"""

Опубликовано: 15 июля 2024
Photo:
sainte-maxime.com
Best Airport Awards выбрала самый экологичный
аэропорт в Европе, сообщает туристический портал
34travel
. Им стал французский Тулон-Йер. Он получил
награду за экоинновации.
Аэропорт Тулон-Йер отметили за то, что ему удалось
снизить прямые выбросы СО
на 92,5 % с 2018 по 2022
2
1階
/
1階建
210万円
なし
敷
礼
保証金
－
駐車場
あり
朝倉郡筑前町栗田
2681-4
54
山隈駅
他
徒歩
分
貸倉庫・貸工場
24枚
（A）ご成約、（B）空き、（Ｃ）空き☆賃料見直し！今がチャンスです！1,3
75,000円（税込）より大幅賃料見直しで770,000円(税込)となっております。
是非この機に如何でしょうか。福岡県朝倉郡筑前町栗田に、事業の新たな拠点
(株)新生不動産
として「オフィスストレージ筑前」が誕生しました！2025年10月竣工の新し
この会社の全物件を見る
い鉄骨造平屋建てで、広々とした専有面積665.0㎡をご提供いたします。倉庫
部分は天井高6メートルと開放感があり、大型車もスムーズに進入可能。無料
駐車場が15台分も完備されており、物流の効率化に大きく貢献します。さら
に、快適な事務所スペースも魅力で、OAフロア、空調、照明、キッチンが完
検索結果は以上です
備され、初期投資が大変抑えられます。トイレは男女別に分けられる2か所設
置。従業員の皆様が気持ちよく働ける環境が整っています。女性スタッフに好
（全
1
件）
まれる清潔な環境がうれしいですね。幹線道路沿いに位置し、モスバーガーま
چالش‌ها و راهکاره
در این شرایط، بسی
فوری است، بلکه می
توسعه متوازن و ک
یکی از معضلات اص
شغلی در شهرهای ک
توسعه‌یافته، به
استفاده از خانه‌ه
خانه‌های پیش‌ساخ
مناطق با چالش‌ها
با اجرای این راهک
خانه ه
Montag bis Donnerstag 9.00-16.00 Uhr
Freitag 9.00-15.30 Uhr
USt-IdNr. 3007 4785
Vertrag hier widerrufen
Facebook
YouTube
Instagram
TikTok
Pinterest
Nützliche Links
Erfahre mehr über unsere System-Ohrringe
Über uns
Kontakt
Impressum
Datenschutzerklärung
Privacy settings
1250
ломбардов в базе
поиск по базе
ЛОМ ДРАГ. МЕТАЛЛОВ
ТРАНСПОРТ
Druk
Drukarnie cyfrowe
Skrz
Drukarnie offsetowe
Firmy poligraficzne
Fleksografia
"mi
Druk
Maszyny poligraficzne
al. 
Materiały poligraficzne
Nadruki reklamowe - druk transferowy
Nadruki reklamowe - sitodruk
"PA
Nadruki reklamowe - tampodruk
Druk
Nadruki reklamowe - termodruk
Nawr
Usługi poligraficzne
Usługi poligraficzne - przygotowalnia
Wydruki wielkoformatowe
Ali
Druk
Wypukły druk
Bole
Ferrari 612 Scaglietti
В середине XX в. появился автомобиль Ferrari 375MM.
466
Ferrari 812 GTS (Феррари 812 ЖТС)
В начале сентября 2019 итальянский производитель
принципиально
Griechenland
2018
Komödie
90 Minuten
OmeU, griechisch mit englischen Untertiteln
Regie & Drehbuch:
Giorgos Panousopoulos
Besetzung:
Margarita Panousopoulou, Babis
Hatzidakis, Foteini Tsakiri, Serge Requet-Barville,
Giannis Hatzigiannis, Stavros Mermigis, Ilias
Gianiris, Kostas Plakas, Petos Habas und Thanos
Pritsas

"""

### Task goal
Switch "Komödie" to "Drama" throughout the entries and write out every line again, leaving everything else unchanged.

### Written answer
Опубликовано: 15 июля 2024
Photo:
sainte-maxime.com
Best Airport Awards выбрала самый экологичный
аэропорт в Европе, сообщает туристический портал
34travel
. Им стал французский Тулон-Йер. Он получил
награду за экоинновации.
Аэропорт Тулон-Йер отметили за то, что ему удалось
снизить прямые выбросы СО
на 92,5 % с 2018 по 2022
2
1階
/
1階建
210万円
なし
敷
礼
保証金
－
駐車場
あり
朝倉郡筑前町栗田
2681-4
54
山隈駅
他
徒歩
分
貸倉庫・貸工場
24枚
（A）ご成約、（B）空き、（Ｃ）空き☆賃料見直し！今がチャンスです！1,3
75,000円（税込）より大幅賃料見直しで770,000円(税込)となっております。
是非この機に如何でしょうか。福岡県朝倉郡筑前町栗田に、事業の新たな拠点
(株)新生不動産
として「オフィスストレージ筑前」が誕生しました！2025年10月竣工の新し
この会社の全物件を見る
い鉄骨造平屋建てで、広々とした専有面積665.0㎡をご提供いたします。倉庫
部分は天井高6メートルと開放感があり、大型車もスムーズに進入可能。無料
駐車場が15台分も完備されており、物流の効率化に大きく貢献します。さら
に、快適な事務所スペースも魅力で、OAフロア、空調、照明、キッチンが完
検索結果は以上です
備され、初期投資が大変抑えられます。トイレは男女別に分けられる2か所設
置。従業員の皆様が気持ちよく働ける環境が整っています。女性スタッフに好
（全
1
件）
まれる清潔な環境がうれしいですね。幹線道路沿いに位置し、モスバーガーま
چالش‌ها و راهکاره
در این شرایط، بسی
فوری است، بلکه می
توسعه متوازن و ک
یکی از معضلات اص
شغلی در شهرهای ک
توسعه‌یافته، به
استفاده از خانه‌ه
خانه‌های پیش‌ساخ
مناطق با چالش‌ها
با اجرای این راهک
خانه ه
Montag bis Donnerstag 9.00-16.00 Uhr
Freitag 9.00-15.30 Uhr
USt-IdNr. 3007 4785
Vertrag hier widerrufen
Facebook
YouTube
Instagram
TikTok
Pinterest
Nützliche Links
Erfahre mehr über unsere System-Ohrringe
Über uns
Kontakt
Impressum
Datenschutzerklärung
Privacy settings
1250
ломбардов в базе
поиск по базе
ЛОМ ДРАГ. МЕТАЛЛОВ
ТРАНСПОРТ
Druk
Drukarnie cyfrowe
Skrz
Drukarnie offsetowe
Firmy poligraficzne
Fleksografia
"mi
Druk
Maszyny poligraficzne
al. 
Materiały poligraficzne
Nadruki reklamowe - druk transferowy
Nadruki reklamowe - sitodruk
"PA
Nadruki reklamowe - tampodruk
Druk
Nadruki reklamowe - termodruk
Nawr
Usługi poligraficzne
Usługi poligraficzne - przygotowalnia
Wydruki wielkoformatowe
Ali
Druk
Wypukły druk
Bole
Ferrari 612 Scaglietti
В середине XX в. появился автомобиль Ferrari 375MM.
466
Ferrari 812 GTS (Феррари 812 ЖТС)
В начале сентября 2019 итальянский производитель
принципиально
Griechenland
2018
Drama
90 Minuten
OmeU, griechisch mit englischen Untertiteln
Regie & Drehbuch:
Giorgos Panousopoulos
Besetzung:
Margarita Panousopoulou, Babis
Hatzidakis, Foteini Tsakiri, Serge Requet-Barville,
Giannis Hatzigiannis, Stavros Mermigis, Ilias
Gianiris, Kostas Plakas, Petos Habas und Thanos
Pritsas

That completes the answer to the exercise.